→ WORK TASK:
Once you know how many lines below hold "shoulder", reply with that number and add nothing.

→ ENTRIES SUPPLIED:
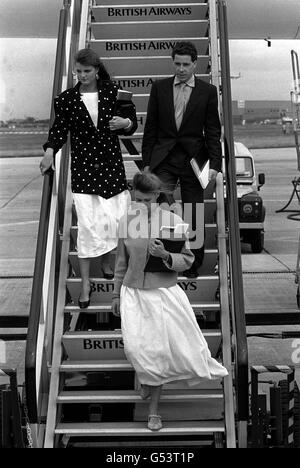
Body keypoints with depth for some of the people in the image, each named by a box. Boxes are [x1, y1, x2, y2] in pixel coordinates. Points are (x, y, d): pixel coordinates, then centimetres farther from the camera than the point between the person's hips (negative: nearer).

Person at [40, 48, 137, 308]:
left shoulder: (112, 92, 2)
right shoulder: (66, 99, 0)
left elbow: (132, 120, 9)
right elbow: (59, 128, 1)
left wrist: (125, 123, -14)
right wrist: (50, 150, -17)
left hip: (111, 163, 2)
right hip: (83, 168, -1)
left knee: (116, 219, 2)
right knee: (87, 224, -5)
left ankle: (107, 262, 33)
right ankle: (85, 283, 5)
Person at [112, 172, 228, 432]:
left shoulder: (173, 222, -7)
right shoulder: (126, 222, 0)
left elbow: (187, 259, -3)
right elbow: (122, 261, 11)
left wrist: (165, 256, -22)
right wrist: (116, 294, 14)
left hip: (165, 293, -1)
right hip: (133, 293, 2)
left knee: (159, 351, 2)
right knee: (136, 347, -11)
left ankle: (154, 409, 22)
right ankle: (148, 376, 26)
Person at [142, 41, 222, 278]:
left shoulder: (208, 91, 3)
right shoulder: (160, 88, 7)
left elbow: (213, 132, 2)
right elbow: (151, 128, 9)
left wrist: (215, 164, -6)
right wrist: (147, 162, 5)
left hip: (193, 160, 0)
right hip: (164, 159, 1)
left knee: (194, 216, 6)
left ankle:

→ ANSWER SECTION:
6